> [Directions for this task]:
The string "better" may appear in lines of the listing. Report each line where it does.

=== Entries provided ===

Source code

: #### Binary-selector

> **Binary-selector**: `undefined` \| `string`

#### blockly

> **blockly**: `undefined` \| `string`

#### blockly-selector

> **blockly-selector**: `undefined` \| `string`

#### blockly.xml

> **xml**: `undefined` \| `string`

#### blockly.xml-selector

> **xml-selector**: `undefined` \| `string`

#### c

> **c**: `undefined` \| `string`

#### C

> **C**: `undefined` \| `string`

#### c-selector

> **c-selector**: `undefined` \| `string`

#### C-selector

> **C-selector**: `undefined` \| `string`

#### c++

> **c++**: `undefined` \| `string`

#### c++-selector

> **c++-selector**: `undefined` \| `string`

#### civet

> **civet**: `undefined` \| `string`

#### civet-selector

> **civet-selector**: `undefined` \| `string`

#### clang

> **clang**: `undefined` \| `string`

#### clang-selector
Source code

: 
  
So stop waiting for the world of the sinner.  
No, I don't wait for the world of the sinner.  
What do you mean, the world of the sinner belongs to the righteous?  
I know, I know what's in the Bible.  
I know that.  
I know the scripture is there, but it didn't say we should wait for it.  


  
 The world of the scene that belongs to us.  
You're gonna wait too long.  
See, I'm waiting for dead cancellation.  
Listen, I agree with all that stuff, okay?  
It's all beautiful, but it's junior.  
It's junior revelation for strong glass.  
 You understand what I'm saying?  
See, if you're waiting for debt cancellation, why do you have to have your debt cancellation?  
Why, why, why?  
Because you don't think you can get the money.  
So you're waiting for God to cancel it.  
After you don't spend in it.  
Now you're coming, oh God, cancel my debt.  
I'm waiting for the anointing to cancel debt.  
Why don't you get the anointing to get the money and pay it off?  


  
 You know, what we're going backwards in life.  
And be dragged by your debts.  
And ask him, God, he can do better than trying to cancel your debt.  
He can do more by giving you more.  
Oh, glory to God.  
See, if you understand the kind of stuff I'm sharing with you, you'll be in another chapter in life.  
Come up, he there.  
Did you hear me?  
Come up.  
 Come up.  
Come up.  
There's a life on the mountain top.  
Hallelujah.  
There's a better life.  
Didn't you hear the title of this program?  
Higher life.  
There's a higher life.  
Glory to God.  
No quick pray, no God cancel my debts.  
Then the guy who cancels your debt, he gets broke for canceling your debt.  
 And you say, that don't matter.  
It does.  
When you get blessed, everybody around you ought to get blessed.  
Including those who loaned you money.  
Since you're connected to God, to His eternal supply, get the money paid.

===

> [Your response]:
And ask him, God, he can do better than trying to cancel your debt.  
There's a better life.  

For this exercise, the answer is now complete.